I've been teaching forever...and have worked with many different children. I grew up on Long Island and teach on Long Island now but, my first year of teaching was in Texas...which, in 1985, still had corporal punishment. Michael was constantly in trouble. Each day, he would come into my fourth grade class, tell me that today was probably his last day, and then try to make that a reality. His foster mom had told him if he got into any more trouble, she was sending him back. So he believed she would.
What I saw in Michael was a funny, clever, frightened little boy. In my class, it was how he acted. But everytime he left my room he would talk back to a teacher or fight with a student and get paddled. I begged him to stop. Finally, one day he got in trouble at lunch and the vice principal made me, who never paddled and didn't believe in corporal punishment, witness his paddling. While this little boy grabbed his ankles and held back his tears, mine flowed freely down my face. When all was done, Michael looked at me in shock. "Please don't do that again," was all I could say. "Bring your problems back to me."

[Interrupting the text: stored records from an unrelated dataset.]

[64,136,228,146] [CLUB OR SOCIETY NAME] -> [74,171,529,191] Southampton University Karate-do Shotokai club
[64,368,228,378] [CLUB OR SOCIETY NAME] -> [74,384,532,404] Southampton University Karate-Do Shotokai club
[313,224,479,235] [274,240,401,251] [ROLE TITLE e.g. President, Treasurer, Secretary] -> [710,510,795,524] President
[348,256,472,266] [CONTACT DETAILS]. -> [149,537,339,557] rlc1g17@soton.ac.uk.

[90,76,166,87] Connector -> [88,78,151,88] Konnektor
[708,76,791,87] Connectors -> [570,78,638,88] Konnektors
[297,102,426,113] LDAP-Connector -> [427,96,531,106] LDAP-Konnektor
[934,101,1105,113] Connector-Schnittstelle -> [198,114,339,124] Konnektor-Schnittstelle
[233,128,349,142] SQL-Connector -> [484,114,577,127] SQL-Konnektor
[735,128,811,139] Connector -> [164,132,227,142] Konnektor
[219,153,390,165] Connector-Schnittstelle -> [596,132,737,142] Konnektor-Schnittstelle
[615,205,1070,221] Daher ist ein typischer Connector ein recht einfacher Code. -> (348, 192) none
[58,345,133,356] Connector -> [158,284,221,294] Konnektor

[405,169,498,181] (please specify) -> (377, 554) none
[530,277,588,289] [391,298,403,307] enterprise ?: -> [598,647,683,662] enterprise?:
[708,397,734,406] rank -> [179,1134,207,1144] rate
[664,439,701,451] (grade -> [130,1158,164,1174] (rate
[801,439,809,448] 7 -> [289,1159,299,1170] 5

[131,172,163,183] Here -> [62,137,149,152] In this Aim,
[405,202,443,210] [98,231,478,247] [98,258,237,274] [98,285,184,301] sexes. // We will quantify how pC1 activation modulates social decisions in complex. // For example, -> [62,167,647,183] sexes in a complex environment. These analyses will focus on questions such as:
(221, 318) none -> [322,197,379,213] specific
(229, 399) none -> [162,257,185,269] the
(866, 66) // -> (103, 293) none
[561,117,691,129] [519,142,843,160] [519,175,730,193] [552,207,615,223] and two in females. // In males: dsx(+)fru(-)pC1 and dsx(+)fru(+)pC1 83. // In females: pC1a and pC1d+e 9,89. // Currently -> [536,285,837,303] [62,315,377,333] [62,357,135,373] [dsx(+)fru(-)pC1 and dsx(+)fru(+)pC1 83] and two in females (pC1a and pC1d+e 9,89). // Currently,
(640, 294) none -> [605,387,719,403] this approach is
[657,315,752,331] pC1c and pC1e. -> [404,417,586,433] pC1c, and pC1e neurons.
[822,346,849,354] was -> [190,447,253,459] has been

Michael didn't get in trouble again that year. He came to me with problems, we talked about solutions, and things got better. Michael did get moved out of his foster home, but into a permanent one with a loving foster mother. He moved to a new school and I never saw him again. I can only hope Michael remembered how to solve problems without causing trouble.
I know I will always remember that there is ALWAYS a better solution than violence. And I know that all children, even the tough ones, deserve kindness and respect. And that they all need someone who cares about them. How sad that sometimes the only person who does is their teacher.